I hope so. There are cliff-hanger situations at the end of the first two novels of the series, and I wanted to be faithful to the first two in completing the third. So, while I believe the ending of Ottoman Dominion will bring about a satisfactory conclusion to both the novel and the series, I would be very surprised if any of the readers are able to predict the ending. In fact, I didn’t figure it out myself until halfway through writing the third book.
Q: What message do you hope readers walk away with?
Spiritual warfare is real. Evil is real. And they are both present on this earth today. But, in order for there to be a tangible and ongoing spiritual conflict, good must also be real. The result of this battle between good and evil, evidence of which we can often see around us, is far more than “good wins.” The result that matters is where did we stand? What did I do in my life to hold back the forces of evil? Because we are not ordained to be observers—we are enlisted to be warriors.
Q: For those who aren’t quite ready to say goodbye to the series yet, what bonuses do you have available for readers who sign up for your newsletter?
There is a host of unique, free material I supply to readers who subscribe to my website. First off, there are two unique and exclusive short stories that I’ve written for subscribers and those who request the special offer in the Author’s Notes from the back of each book in the series. The first short story is titled The Gaon’s Revenge. And I’ve just written a new one, Under the Radar, which looks into the early history of the character who is only identified as “the man in the Panama hat.” In addition, I send out a monthly newsletter that offers an in depth look into one of the items listed in the Author’s Notes. Subscribers also receive invitations to special events (such as virtual launch parties) and book giveaways.

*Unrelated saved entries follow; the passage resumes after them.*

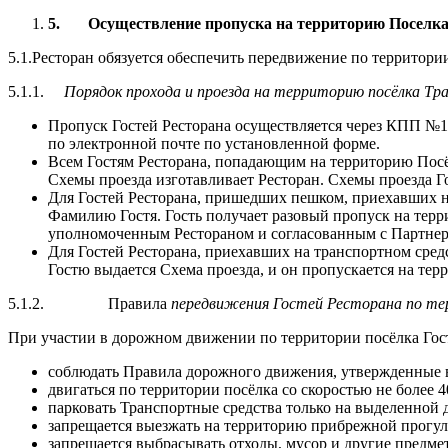
5.
Осуществление пропуска на территорию Поселка
5.1.Ресторан обязуется обеспечить передвижение по территор
5.1.1.
Порядок прохода и проезда на территорию посёлка Тр
Пропуск Гостей Ресторана осуществляется через КПП №1.
по электронной почте по установленной форме.
Всем Гостям Ресторана, попадающим на территорию Посё
Схемы проезда изготавливает Ресторан. Схемы проезда Г
Для Гостей Ресторана, пришедших пешком, приехавших на
Фамилию Гостя. Гость получает разовый пропуск на терр
уполномоченным Рестораном и согласованным с Партнерст
Для Гостей Ресторана, приехавших на транспортном средс
Гостю выдается Схема проезда, и он пропускается на тер
5.1.2. Правила
передвижения Гостей Ресторана по те
При участии в дорожном движении по территории посёлка Гос
соблюдать Правила дорожного движения, утвержденные в
двигаться по территории посёлка со скоростью не более 4
парковать Транспортные средства только на выделенной д
запрещается выезжать на территорию прибрежной прогуло
запрещается выбрасывать отходы, мусор и другие предме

Q: Now that this series has come to a close, what’s next for you? Do you have another book in the works?
This year, with three books released over just nine months, my life has been dominated by the marketing side of being an author. I’ve launched a blog, been writing the short stories, and sending regular newsletters.
It’s been hard to find time to write, but, I’ve written a non-fiction book titled Rescuing the Hidden Hearts of Men. It’s a very different book for me. It’s still a work in progress, so there’s no set plans for release yet.
In addition, I have a few projects “in the works.” There is a book I wrote ten years ago that needed a lot of work then and still needs a lot of work now. I’m trying to get that one in better shape. And I’ve started outlining an Irish mystery/thriller that is set over three generations and plays out extensively in late 19th century Manhattan. And I’ve just started thinking through a contemporary thriller, also set in NYC. Those projects may take some time.